_Work to be completed:_
Transcribe every line of the material below verbatim, keeping the original order, spelling, and punctuation.

--- Start Information provided ---

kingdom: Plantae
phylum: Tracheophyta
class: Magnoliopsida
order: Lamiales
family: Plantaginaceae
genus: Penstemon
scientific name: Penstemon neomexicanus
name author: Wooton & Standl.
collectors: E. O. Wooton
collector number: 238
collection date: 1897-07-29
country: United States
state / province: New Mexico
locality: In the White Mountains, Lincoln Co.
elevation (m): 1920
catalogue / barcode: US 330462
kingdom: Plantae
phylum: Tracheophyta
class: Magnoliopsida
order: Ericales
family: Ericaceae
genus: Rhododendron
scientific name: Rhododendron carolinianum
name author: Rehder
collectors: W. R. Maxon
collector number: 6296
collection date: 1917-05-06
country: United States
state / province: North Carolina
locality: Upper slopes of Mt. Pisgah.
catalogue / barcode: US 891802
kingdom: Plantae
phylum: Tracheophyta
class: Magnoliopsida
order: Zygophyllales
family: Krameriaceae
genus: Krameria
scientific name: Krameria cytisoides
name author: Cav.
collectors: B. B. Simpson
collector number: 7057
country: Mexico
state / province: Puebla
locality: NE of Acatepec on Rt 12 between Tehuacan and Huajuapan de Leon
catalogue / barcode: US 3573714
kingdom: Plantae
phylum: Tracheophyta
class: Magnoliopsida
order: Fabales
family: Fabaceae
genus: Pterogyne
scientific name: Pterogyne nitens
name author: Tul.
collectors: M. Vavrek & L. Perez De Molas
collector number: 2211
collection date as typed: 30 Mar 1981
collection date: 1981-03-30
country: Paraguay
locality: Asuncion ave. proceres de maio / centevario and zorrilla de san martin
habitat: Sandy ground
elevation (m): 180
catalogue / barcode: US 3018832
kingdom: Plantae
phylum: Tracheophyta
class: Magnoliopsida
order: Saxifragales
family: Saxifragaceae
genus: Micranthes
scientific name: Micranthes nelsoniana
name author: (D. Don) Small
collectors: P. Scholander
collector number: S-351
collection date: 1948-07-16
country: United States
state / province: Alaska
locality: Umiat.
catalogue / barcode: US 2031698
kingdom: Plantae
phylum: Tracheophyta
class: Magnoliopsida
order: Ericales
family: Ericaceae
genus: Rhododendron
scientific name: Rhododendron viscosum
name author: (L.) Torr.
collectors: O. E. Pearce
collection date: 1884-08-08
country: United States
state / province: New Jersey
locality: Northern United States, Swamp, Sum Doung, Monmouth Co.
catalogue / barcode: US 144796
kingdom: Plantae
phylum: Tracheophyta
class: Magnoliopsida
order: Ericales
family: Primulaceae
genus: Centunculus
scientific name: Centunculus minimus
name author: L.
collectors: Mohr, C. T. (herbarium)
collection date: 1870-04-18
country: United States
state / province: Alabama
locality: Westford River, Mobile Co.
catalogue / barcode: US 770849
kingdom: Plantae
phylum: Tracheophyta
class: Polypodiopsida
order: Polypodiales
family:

--- End Information provided ---

_Finished exercise:_
kingdom: Plantae
phylum: Tracheophyta
class: Magnoliopsida
order: Lamiales
family: Plantaginaceae
genus: Penstemon
scientific name: Penstemon neomexicanus
name author: Wooton & Standl.
collectors: E. O. Wooton
collector number: 238
collection date: 1897-07-29
country: United States
state / province: New Mexico
locality: In the White Mountains, Lincoln Co.
elevation (m): 1920
catalogue / barcode: US 330462
kingdom: Plantae
phylum: Tracheophyta
class: Magnoliopsida
order: Ericales
family: Ericaceae
genus: Rhododendron
scientific name: Rhododendron carolinianum
name author: Rehder
collectors: W. R. Maxon
collector number: 6296
collection date: 1917-05-06
country: United States
state / province: North Carolina
locality: Upper slopes of Mt. Pisgah.
catalogue / barcode: US 891802
kingdom: Plantae
phylum: Tracheophyta
class: Magnoliopsida
order: Zygophyllales
family: Krameriaceae
genus: Krameria
scientific name: Krameria cytisoides
name author: Cav.
collectors: B. B. Simpson
collector number: 7057
country: Mexico
state / province: Puebla
locality: NE of Acatepec on Rt 12 between Tehuacan and Huajuapan de Leon
catalogue / barcode: US 3573714
kingdom: Plantae
phylum: Tracheophyta
class: Magnoliopsida
order: Fabales
family: Fabaceae
genus: Pterogyne
scientific name: Pterogyne nitens
name author: Tul.
collectors: M. Vavrek & L. Perez De Molas
collector number: 2211
collection date as typed: 30 Mar 1981
collection date: 1981-03-30
country: Paraguay
locality: Asuncion ave. proceres de maio / centevario and zorrilla de san martin
habitat: Sandy ground
elevation (m): 180
catalogue / barcode: US 3018832
kingdom: Plantae
phylum: Tracheophyta
class: Magnoliopsida
order: Saxifragales
family: Saxifragaceae
genus: Micranthes
scientific name: Micranthes nelsoniana
name author: (D. Don) Small
collectors: P. Scholander
collector number: S-351
collection date: 1948-07-16
country: United States
state / province: Alaska
locality: Umiat.
catalogue / barcode: US 2031698
kingdom: Plantae
phylum: Tracheophyta
class: Magnoliopsida
order: Ericales
family: Ericaceae
genus: Rhododendron
scientific name: Rhododendron viscosum
name author: (L.) Torr.
collectors: O. E. Pearce
collection date: 1884-08-08
country: United States
state / province: New Jersey
locality: Northern United States, Swamp, Sum Doung, Monmouth Co.
catalogue / barcode: US 144796
kingdom: Plantae
phylum: Tracheophyta
class: Magnoliopsida
order: Ericales
family: Primulaceae
genus: Centunculus
scientific name: Centunculus minimus
name author: L.
collectors: Mohr, C. T. (herbarium)
collection date: 1870-04-18
country: United States
state / province: Alabama
locality: Westford River, Mobile Co.
catalogue / barcode: US 770849
kingdom: Plantae
phylum: Tracheophyta
class: Polypodiopsida
order: Polypodiales
family:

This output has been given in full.